If you go from the path of the grand Dutch “gezelligheid”, or of the general continental-European “common accord”, you are very likely to just postpone the Foo
refactor indefinitely. Do that often enough, and there will be a tradition where alterations to existing systems or modules in your product will be actually discouraged - what if you piss on someone’s territory while invading them? What if those interventions will result in Peter having a clinical depression because of feeling undervalued, or overburden Jane to a degree of her going on sabbatical thanks to a burn-out you gave her? So err on that side, and your product will start to stagnate - but the team members are very likely to be happier than they otherwise would be, because their contributions are valued and long-lived, even though they might be suboptimal at the time of conception.
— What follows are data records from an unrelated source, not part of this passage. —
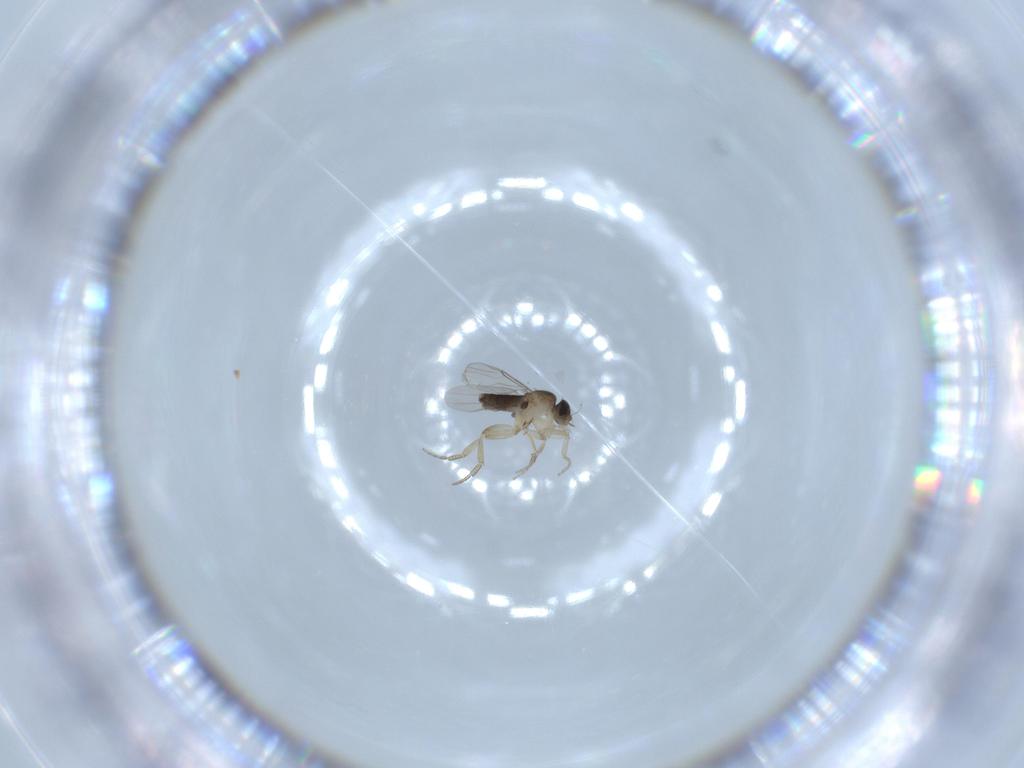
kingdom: Animalia
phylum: Arthropoda
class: Insecta
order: Diptera
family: Phoridae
The answer is, of course, somewhere in the middle. Managing humans is a complex endeavour, and the path to hell is always paved with good intentions as we know. There is, however, an approach that has to do with cultivating behaviour as opposed to solving the conflict. That is, a good manager will actually predict that with the age of the product these situations are about to develop eventually, and will try to prepare his team for dealing with it in the best way that befits that particular team.
I do, of course, have my ideas about the actual solutions – but I will reserve them for the subsequent posts. Curious if my readers have their ideas on this as well, share them in the comments.